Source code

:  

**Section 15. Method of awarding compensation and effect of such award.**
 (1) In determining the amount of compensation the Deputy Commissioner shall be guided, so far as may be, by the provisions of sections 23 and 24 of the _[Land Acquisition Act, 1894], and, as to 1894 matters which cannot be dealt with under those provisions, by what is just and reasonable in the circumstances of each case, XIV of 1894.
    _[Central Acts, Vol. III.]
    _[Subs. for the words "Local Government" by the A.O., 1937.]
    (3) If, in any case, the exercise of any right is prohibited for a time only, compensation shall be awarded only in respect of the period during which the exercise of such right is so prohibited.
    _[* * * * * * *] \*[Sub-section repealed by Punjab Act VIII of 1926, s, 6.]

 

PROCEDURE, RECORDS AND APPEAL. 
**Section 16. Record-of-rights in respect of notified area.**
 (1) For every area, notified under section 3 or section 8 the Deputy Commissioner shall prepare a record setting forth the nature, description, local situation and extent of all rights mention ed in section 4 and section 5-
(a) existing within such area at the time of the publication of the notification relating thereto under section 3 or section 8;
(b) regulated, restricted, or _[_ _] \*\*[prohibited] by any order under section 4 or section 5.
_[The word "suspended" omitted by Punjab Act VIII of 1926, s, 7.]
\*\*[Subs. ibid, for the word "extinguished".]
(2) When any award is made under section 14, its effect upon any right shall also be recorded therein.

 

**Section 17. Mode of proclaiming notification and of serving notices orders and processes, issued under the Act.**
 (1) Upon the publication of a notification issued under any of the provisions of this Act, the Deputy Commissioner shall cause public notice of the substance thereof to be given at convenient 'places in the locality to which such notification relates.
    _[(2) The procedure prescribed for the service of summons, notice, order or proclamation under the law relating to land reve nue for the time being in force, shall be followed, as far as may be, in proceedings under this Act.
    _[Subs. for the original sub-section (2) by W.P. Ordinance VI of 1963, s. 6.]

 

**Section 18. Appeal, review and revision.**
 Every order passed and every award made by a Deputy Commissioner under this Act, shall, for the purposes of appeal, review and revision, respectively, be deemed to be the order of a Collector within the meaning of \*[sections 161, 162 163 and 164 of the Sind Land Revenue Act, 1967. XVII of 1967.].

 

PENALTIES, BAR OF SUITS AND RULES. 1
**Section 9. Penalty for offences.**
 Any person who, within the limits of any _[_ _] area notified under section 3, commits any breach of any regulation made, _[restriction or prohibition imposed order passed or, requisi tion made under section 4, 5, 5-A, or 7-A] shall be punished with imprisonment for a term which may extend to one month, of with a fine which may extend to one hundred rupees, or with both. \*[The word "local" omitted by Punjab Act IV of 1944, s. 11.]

# What this task involves
Please reproduce all of the data above, character for character, with nothing added or left out.

# Result of the exercise
Source code

:  

**Section 15. Method of awarding compensation and effect of such award.**
 (1) In determining the amount of compensation the Deputy Commissioner shall be guided, so far as may be, by the provisions of sections 23 and 24 of the _[Land Acquisition Act, 1894], and, as to 1894 matters which cannot be dealt with under those provisions, by what is just and reasonable in the circumstances of each case, XIV of 1894.
    _[Central Acts, Vol. III.]
    _[Subs. for the words "Local Government" by the A.O., 1937.]
    (3) If, in any case, the exercise of any right is prohibited for a time only, compensation shall be awarded only in respect of the period during which the exercise of such right is so prohibited.
    _[* * * * * * *] \*[Sub-section repealed by Punjab Act VIII of 1926, s, 6.]

 

PROCEDURE, RECORDS AND APPEAL. 
**Section 16. Record-of-rights in respect of notified area.**
 (1) For every area, notified under section 3 or section 8 the Deputy Commissioner shall prepare a record setting forth the nature, description, local situation and extent of all rights mention ed in section 4 and section 5-
(a) existing within such area at the time of the publication of the notification relating thereto under section 3 or section 8;
(b) regulated, restricted, or _[_ _] \*\*[prohibited] by any order under section 4 or section 5.
_[The word "suspended" omitted by Punjab Act VIII of 1926, s, 7.]
\*\*[Subs. ibid, for the word "extinguished".]
(2) When any award is made under section 14, its effect upon any right shall also be recorded therein.

 

**Section 17. Mode of proclaiming notification and of serving notices orders and processes, issued under the Act.**
 (1) Upon the publication of a notification issued under any of the provisions of this Act, the Deputy Commissioner shall cause public notice of the substance thereof to be given at convenient 'places in the locality to which such notification relates.
    _[(2) The procedure prescribed for the service of summons, notice, order or proclamation under the law relating to land reve nue for the time being in force, shall be followed, as far as may be, in proceedings under this Act.
    _[Subs. for the original sub-section (2) by W.P. Ordinance VI of 1963, s. 6.]

 

**Section 18. Appeal, review and revision.**
 Every order passed and every award made by a Deputy Commissioner under this Act, shall, for the purposes of appeal, review and revision, respectively, be deemed to be the order of a Collector within the meaning of \*[sections 161, 162 163 and 164 of the Sind Land Revenue Act, 1967. XVII of 1967.].

 

PENALTIES, BAR OF SUITS AND RULES. 1
**Section 9. Penalty for offences.**
 Any person who, within the limits of any _[_ _] area notified under section 3, commits any breach of any regulation made, _[restriction or prohibition imposed order passed or, requisi tion made under section 4, 5, 5-A, or 7-A] shall be punished with imprisonment for a term which may extend to one month, of with a fine which may extend to one hundred rupees, or with both. \*[The word "local" omitted by Punjab Act IV of 1944, s. 11.]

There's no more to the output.